#### [Aim of the task]
Report only the number of lines in the material below that contain the string "Audio".

Saved entries:
· · ·
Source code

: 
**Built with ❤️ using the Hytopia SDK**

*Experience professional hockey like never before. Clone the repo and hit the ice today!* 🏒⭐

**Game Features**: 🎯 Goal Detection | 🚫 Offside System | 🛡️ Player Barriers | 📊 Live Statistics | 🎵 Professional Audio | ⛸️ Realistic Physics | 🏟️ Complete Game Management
· · ·
#### [Answer to the problem]
1